By Umer Farooq
A political set-up devoid of legitimacy invites military coups. In a politically unstable country like Pakistan, when the government’s legitimacy is lost or challenged, a military coup becomes a real possibility — this is clearly exemplified by the two previous military coups. General Ziaul Haq staged the 1977 coup when Zulfikar Ali Bhutto’s government was facing a challenge to its legitimacy, from a coalition of groups belonging to the religious right alleging rigging in the general elections. General (retd) Pervez Musharraf and his generals staged their coup when Prime Minister Nawaz Sharif was facing allegations of rigging in parliamentary elections. In a subsequent case of intervention by the army, Musharraf was removed from power by his subordinate generals when the street protests spearheaded by the lawyers’ community brought into focus the question of Musharraf’s legitimacy — a question as old as the regime itself.
Every regime in the post-Musharraf period has faced a challenge to its legitimacy. This includes the administration headed by Musharraf himself. On the onset, he hardly faced political resistance of any significance to his rule; nevertheless, the legal and constitutional legitimacy of his rule were seriously questioned from the very start. The Lawyers’ Movement, starting in 2007, only brought this issue of legal and constitutional legitimacy to the forefront.
Legitimacy can be defined as a public perception that a ruler or a government has the right and authority to govern the country — politically, legally and morally. Losing legitimacy means a situation where the government or the ruler becomes devoid, in public perception, of the right to rule the country on account of any illegality or corruption.
The Asif Ali Zardari-led Pakistan Peoples Party (PPP) government was elected through a democratic electoral process which was legally, politically and morally legitimate. Nevertheless, a situation was created where the PPP was forced, through a campaign of media trials and succession of court judgments, to face allegations of financial corruption of its leaders and the situation escalated to created a sense of mistrust in the government.

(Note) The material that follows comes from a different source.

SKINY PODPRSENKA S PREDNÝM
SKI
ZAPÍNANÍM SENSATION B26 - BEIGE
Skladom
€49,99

The Pakistan Muslim League–Nawaz (PMLN) government came into power in 2013 in an atmosphere where allegations of corruption were a constant. Something new and more powerful was required, and came when the leading opposition party, the Pakistan Tehreek-e-Insaf (PTI), pushed for rolling back the whole political system on the basis of alleged rigging in the 2013 election. The protests that brought these allegations into the limelight came and went away, with the Sharif government surviving the onslaught. However, the protests left lingering doubts in the public imagination about the credibility of parliamentary elections. These doubts could be left to hibernate, while the power struggle continued in the corridors of power in Islamabad, and revived at an appropriate time to act as the Sword of Damocles over the political system.

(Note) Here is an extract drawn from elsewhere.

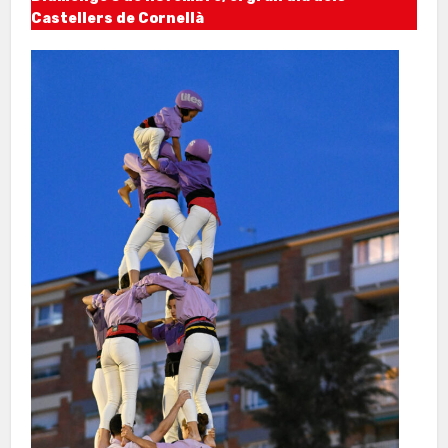
Castellers de Cornellà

The Pakistani people have passively witnessed similar developments unfold so often in the past that they can make educated guesses regarding what the next act will entail, and who the main actors will be. The actors are constant: political parties of the religious right spearheading campaigns to raise the legitimacy question, the recently mobilised retired generals and ex-servicemen similarly advancing this campaign, and the media acting as another proxy in this game played out by not-so-hidden hands.